Source extract:
-- Start --
###  Jupyter notebook for feature demonstration of `metabolinks` Python module

#### Metabolinks Github home: https://github.com/aeferreira/metabolinks

Install metabolinks by running

`pip install metabolinks`

## Compound taxonomy annotation of MassTRIX results by automatic retrieval of BRITE/KeGG and LIPIDMAPS data.

This notebook demonstrates compound taxonomy annotation of MassTRIX Results.

LipidMaps classes and BRITE/KeGG taxonomy data is inserted as new columns in a results table retrieved from the MassTRIX server.

A possible blacklist file can be used, to ignore identifiers.

In [None]:
import time

from metabolinks.dataio import read_MassTRIX
from metabolinks.taxonomy import insert_taxonomy

### Read, clean and check a MassTRIX file with identification results.

This file is in the MassTRIX "compact" format (one peak, several compounds per line)

In [None]:
testfile_name = 'MassTRIX_output.tsv'
def cleanup_cols(df, isotopes=True, uniqueID=True, columns=None):
    """Removes the 'uniqueID' and the 'isotope presence' columns."""
    col_names = []
    if uniqueID:
        col_names.append("uniqueID")
    if isotopes:
        iso_names = (
            "C13",
            "O18",
            "N15",
            "S34",
            "Mg25",
            "Mg26",
            "Fe54",
            "Fe57",
            "Ca44",
            "Cl37",
            "K41",
        )
-- End --
Dataset excerpts:
-- Start --
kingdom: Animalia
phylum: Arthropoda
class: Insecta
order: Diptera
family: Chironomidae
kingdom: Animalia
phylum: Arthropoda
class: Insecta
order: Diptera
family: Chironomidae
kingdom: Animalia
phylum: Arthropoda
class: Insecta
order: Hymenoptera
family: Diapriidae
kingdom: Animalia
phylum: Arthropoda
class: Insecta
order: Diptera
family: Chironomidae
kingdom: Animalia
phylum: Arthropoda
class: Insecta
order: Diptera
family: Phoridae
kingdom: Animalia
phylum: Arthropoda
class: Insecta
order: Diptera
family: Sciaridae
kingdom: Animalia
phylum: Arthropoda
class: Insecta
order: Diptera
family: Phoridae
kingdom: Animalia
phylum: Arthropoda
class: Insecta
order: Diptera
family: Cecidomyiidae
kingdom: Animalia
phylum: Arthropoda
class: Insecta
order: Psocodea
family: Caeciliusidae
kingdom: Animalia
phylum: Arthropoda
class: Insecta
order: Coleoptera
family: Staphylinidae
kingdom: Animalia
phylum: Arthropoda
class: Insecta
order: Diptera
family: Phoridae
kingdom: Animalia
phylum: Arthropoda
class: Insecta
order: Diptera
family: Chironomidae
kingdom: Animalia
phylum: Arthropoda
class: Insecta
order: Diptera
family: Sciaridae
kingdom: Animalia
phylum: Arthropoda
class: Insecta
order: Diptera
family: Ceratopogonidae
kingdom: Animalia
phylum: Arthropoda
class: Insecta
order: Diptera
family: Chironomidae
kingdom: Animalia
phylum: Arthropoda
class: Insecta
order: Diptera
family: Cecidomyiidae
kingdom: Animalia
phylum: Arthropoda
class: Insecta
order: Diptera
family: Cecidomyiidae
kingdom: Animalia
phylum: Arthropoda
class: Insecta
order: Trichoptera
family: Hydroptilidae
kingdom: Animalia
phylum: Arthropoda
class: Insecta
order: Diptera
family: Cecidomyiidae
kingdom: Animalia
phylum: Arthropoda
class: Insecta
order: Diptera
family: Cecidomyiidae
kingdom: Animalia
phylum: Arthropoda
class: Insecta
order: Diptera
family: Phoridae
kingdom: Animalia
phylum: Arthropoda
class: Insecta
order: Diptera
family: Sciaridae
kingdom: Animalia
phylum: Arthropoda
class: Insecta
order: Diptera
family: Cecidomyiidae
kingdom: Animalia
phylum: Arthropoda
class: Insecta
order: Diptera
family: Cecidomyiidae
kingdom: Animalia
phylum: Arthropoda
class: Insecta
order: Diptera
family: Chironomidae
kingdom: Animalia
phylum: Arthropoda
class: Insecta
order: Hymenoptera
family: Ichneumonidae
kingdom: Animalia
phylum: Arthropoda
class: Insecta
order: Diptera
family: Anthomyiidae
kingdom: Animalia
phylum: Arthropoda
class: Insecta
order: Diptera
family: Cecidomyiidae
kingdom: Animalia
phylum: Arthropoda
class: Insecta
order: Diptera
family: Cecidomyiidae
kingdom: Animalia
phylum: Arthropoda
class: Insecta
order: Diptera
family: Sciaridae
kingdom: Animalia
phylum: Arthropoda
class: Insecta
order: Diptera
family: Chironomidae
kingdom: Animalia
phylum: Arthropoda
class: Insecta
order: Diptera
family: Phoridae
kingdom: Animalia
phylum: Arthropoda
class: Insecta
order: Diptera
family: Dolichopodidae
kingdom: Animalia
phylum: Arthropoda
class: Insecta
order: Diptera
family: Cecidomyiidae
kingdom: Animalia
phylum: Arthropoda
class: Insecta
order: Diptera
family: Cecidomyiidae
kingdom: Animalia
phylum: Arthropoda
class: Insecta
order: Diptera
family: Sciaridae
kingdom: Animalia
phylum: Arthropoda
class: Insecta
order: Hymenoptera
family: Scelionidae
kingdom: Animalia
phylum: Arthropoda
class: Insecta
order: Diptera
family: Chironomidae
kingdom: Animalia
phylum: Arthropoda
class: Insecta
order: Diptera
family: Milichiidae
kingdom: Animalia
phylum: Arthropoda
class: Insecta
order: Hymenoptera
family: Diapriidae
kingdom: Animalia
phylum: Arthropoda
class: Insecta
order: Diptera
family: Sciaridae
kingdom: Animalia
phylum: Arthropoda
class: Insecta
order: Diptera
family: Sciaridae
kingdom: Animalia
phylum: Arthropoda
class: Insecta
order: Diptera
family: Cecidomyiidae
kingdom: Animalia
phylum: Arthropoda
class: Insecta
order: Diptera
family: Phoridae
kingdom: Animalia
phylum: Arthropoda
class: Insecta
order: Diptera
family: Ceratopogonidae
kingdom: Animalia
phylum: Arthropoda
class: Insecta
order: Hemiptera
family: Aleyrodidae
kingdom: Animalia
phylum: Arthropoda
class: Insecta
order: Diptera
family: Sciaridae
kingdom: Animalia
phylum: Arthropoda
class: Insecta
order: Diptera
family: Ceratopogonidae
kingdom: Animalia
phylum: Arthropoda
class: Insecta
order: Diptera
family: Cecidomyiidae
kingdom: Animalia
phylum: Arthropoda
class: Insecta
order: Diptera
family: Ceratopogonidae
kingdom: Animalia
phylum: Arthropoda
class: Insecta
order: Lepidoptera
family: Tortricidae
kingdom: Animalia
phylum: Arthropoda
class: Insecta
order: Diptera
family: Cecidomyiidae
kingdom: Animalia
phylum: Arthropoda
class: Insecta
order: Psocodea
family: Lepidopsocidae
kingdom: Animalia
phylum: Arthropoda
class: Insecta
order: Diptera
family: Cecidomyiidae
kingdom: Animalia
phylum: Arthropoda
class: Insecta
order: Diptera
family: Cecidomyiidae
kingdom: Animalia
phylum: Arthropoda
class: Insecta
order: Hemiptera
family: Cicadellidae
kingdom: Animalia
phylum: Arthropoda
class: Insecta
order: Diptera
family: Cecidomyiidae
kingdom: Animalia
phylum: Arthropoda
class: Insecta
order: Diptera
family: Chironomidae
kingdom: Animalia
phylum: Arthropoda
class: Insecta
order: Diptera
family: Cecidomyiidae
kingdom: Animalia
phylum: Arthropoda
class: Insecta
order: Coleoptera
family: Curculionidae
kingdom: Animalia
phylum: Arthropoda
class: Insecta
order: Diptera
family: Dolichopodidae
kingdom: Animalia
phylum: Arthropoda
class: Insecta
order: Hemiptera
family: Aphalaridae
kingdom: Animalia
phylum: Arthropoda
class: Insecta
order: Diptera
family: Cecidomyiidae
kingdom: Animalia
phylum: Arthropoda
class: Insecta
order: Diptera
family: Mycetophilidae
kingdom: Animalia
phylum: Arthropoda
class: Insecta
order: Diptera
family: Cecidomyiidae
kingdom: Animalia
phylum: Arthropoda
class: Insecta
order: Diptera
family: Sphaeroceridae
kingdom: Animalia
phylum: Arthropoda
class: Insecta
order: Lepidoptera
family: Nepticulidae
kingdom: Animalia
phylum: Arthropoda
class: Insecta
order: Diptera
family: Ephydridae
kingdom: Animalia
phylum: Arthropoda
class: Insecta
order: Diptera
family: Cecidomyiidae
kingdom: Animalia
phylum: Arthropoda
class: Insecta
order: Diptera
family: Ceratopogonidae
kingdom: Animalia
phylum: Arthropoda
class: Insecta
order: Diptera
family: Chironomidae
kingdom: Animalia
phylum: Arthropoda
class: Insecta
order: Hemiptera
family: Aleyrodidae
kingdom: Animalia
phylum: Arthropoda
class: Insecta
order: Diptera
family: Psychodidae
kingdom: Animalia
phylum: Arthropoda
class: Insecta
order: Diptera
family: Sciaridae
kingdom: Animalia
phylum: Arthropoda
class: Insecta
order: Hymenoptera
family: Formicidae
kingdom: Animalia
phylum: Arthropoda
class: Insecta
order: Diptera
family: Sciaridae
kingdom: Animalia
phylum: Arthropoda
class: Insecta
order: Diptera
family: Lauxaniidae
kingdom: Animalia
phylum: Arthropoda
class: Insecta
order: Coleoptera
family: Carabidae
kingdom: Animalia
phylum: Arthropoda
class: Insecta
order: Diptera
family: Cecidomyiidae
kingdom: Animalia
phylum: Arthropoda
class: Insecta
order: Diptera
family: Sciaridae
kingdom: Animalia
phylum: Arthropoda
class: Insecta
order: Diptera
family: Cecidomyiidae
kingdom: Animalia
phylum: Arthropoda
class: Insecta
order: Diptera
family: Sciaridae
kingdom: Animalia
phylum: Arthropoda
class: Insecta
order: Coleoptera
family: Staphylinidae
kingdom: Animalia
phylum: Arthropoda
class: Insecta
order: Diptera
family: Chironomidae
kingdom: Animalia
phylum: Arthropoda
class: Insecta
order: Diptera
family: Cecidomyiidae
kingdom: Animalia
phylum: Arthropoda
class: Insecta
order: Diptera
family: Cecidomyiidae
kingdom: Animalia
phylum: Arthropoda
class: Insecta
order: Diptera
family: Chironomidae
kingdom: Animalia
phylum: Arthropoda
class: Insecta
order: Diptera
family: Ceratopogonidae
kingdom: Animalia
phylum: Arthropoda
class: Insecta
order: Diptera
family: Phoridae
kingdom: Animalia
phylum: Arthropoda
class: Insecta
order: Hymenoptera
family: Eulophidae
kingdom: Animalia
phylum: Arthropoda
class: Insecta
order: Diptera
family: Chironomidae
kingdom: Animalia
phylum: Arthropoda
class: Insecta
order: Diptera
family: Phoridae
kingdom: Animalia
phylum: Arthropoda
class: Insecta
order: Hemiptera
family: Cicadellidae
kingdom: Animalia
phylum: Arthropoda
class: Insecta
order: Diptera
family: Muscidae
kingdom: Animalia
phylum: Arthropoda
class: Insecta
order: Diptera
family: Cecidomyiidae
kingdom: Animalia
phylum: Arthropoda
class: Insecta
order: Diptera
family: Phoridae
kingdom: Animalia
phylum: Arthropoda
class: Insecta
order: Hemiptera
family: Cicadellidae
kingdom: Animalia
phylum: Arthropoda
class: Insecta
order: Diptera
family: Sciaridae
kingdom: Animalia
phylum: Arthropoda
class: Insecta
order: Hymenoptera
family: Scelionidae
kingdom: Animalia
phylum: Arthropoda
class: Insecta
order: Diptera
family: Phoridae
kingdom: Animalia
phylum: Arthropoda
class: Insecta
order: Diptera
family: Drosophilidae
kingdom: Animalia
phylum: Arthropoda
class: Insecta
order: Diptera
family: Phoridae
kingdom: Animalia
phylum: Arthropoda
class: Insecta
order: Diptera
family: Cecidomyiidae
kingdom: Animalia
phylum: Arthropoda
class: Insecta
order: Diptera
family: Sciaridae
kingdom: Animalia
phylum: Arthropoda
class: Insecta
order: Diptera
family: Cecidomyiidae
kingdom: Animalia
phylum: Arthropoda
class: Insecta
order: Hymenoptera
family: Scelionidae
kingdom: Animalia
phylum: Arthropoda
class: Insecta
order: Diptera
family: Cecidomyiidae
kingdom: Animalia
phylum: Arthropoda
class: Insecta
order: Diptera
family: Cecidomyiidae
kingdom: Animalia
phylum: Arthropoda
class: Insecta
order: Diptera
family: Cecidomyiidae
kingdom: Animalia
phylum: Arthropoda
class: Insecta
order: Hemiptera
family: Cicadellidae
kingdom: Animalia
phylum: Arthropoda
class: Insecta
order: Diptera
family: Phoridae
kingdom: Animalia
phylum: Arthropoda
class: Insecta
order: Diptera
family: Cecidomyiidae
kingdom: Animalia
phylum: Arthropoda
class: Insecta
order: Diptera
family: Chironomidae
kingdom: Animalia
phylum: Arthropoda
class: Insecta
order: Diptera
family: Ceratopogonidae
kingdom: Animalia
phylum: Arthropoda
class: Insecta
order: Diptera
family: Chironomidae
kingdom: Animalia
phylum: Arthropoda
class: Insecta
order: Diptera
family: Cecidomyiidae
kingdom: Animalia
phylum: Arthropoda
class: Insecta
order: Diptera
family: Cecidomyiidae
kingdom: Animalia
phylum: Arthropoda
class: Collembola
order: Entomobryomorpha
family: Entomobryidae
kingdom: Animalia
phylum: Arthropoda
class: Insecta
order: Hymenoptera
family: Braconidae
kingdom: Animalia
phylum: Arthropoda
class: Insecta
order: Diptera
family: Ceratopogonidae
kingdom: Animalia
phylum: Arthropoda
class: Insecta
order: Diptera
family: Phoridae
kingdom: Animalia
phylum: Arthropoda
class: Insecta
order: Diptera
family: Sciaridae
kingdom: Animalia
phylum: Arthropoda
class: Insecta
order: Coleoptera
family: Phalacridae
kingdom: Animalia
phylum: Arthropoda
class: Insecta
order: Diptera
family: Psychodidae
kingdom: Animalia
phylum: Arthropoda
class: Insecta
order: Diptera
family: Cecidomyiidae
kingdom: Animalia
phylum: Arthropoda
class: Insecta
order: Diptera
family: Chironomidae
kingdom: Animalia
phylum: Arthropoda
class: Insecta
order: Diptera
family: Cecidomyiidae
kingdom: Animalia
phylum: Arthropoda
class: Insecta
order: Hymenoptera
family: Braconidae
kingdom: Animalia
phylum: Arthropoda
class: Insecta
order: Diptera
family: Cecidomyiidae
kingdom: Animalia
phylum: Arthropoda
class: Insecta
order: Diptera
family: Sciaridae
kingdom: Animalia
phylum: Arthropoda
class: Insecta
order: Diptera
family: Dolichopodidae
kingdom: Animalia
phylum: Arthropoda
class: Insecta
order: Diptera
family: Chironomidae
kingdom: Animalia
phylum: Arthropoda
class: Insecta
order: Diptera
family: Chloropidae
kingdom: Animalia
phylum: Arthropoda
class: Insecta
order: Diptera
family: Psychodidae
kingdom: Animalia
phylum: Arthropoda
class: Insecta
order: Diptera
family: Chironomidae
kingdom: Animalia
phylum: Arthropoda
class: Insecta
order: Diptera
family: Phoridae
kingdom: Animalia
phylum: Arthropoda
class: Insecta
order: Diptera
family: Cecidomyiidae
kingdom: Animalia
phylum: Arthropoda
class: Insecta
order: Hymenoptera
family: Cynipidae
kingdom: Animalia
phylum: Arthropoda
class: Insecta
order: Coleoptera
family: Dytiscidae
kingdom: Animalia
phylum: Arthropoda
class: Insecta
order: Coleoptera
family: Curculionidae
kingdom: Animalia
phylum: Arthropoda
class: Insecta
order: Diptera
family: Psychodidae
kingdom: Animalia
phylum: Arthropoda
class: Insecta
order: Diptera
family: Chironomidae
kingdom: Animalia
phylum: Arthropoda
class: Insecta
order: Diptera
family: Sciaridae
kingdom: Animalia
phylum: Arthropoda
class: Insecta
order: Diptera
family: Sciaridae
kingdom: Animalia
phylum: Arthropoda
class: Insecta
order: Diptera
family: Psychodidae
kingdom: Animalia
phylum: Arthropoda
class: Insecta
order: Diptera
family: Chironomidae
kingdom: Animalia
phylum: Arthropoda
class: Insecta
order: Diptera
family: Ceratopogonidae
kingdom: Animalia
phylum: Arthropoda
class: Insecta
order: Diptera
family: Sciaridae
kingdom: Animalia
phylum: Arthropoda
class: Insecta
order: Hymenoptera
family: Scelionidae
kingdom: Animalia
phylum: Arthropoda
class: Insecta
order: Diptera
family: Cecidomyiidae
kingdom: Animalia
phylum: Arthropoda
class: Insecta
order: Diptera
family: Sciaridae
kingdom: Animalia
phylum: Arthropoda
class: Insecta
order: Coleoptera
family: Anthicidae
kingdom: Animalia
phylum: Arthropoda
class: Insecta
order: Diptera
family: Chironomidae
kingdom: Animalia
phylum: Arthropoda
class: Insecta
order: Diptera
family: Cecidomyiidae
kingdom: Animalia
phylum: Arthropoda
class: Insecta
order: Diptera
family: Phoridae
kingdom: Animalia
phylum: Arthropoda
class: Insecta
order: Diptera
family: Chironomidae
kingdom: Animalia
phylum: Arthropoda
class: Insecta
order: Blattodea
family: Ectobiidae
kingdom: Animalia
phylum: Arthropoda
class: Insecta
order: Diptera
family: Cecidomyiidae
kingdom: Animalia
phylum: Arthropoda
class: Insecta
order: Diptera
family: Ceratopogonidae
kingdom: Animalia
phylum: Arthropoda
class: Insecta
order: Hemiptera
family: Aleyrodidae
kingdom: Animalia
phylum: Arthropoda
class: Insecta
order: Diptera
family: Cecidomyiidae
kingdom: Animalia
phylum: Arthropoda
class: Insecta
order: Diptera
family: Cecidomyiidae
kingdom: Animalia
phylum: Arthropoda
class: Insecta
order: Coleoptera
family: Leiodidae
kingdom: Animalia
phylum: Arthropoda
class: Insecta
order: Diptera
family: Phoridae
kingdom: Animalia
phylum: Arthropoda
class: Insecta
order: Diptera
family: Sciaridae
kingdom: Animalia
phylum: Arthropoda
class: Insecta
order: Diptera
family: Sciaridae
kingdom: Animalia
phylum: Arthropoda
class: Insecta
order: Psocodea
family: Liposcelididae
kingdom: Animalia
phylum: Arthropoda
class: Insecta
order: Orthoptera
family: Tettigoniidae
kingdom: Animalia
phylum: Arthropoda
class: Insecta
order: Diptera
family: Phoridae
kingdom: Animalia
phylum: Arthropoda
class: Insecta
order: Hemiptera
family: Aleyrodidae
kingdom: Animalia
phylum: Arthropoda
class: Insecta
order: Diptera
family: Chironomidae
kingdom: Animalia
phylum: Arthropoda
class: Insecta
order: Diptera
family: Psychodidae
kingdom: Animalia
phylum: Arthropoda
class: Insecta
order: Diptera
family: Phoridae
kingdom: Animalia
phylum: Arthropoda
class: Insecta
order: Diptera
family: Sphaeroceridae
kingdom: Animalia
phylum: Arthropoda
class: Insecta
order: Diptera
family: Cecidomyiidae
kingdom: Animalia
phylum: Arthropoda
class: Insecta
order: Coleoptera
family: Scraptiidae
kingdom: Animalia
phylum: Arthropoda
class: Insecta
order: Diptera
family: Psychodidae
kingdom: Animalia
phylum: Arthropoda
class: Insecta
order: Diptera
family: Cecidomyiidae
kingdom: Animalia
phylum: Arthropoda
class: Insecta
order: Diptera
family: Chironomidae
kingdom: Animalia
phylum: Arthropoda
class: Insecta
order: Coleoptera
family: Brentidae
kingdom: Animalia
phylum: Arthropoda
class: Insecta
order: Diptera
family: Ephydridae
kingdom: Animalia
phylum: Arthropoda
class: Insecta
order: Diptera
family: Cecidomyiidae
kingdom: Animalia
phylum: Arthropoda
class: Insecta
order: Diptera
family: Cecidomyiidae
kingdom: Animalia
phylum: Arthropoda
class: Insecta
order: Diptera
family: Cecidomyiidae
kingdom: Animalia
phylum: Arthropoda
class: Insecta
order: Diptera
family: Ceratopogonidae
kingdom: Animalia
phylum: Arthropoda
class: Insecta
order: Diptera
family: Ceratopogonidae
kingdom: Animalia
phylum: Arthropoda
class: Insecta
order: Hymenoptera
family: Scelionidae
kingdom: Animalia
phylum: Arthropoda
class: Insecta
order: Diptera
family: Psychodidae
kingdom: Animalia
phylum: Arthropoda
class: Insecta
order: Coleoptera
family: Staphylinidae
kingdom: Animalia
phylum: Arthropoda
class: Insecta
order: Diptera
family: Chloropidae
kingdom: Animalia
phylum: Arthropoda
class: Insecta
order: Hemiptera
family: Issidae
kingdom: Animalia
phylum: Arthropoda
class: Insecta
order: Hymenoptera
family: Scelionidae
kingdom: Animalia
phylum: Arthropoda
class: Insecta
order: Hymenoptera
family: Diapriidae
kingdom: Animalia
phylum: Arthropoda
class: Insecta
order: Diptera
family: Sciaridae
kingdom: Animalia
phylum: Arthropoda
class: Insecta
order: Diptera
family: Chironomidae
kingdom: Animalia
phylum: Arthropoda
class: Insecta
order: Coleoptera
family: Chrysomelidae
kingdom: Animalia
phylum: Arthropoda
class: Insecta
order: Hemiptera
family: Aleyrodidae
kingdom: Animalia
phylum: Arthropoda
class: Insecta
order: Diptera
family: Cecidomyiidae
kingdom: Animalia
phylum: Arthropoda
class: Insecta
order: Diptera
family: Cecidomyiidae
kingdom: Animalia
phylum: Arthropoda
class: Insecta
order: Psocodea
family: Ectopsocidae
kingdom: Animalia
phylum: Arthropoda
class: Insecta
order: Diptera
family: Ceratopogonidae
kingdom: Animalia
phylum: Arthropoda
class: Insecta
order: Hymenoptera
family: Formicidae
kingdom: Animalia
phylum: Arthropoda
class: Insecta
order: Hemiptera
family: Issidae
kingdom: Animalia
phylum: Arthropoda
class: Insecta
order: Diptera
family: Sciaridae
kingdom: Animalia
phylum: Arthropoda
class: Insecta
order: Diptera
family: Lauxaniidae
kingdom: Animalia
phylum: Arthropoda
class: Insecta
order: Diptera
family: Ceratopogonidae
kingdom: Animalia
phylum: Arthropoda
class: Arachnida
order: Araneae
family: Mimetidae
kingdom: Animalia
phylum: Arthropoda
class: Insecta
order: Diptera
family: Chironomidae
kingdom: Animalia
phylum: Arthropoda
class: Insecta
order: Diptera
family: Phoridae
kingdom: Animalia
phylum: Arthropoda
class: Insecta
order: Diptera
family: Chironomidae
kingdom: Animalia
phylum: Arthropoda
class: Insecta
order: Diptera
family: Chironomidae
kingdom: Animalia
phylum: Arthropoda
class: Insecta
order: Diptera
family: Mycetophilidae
-- End --
In the metabolinks notebook, what command installs the module?

Result of this task: pip install metabolinks